1. ## Integrability

Let $\displaystyle A\subseteq[0,1], |A|=\aleph_0$,

f(x)={0 if $\displaystyle x\notin A$, 1 if $\displaystyle x\in A$}

Prove that f is not integrable in [0,1], or show a negative proof and prove that it is integrable in [0,1].

Let $\displaystyle A\subseteq[0,1], |A|=\aleph_0$,

f(x)={0 if $\displaystyle x\notin A$, 1 if $\displaystyle x\in A$}

Prove that f is not integrable in [0,1], or show a negative proof and prove that it is integrable in [0,1].
Reimann integrable or Lebesque integrable? In either case, since f is bounded and its set of discontinuities has Lebesque measure 0, f is integrable.

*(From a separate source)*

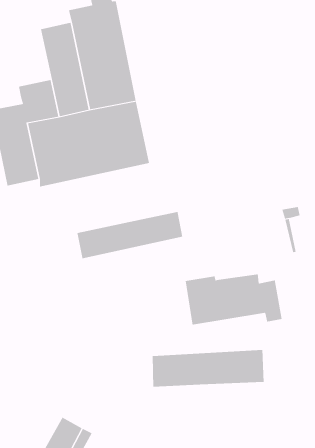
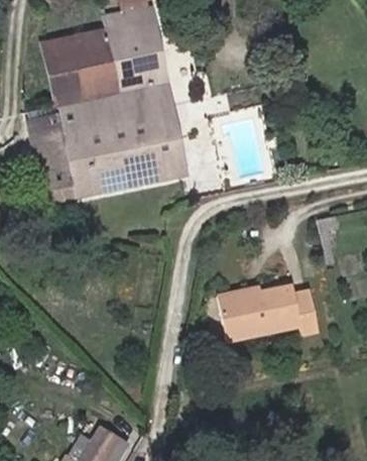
building: none -> [44,38,87,96]
building: [77,211,183,259] -> none
building: [152,349,264,388] -> none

3. Originally Posted by HallsofIvy
Reimann integrable or Lebesque integrable? In either case, since f is bounded and its set of discontinuities has Lebesque measure 0, f is integrable.
Reimann integrable. I haven't learned Lebesque measure - only Reimann and Darboo's integrable definition.

4. Originally Posted by HallsofIvy
Reimann integrable or Lebesque integrable? In either case, since f is bounded and its set of discontinuities has Lebesque measure 0, f is integrable.
and BTW in Riemann's case f is not integrable - take Dirichlet function in [0,1] - it is not Riemann-integrable, because you can always take a group of irrational points to get an integral that equals to zero, and so on.

Hint:

Spoiler:
$\displaystyle N=\left\{\frac{1}{n}:n\in\mathbb{N}\right\}\cup\{0 \}$

Spoiler:
Let $\displaystyle \varepsilon>0$ be given. Clearly $\displaystyle [0,1]-N$ is dense and so $\displaystyle L(P,f)=0$ for every parition $\displaystyle P$. So, we must merely show that we may make $\displaystyle U(P,f)$ arbitrarily small. So, the idea is to cover all but finitely many elements of $\displaystyle N$ by one interval containing $\displaystyle 0$ and then put sufficiently small intervals around the remaining points. I have distictly left out three important details. Fill them in.

7. Originally Posted by HallsofIvy
Reimann integrable or Lebesque integrable? In either case, since f is bounded and its set of discontinuities has Lebesque measure 0, f is integrable.
Just because your perturbing the zero function at a countable number of places does not mean the set of all discontinuities created is countable, and thus necessarily of measure zero. The indicator function for the rationals differs from the zero function at countably many places but the set of discontinuities introduced has measure one.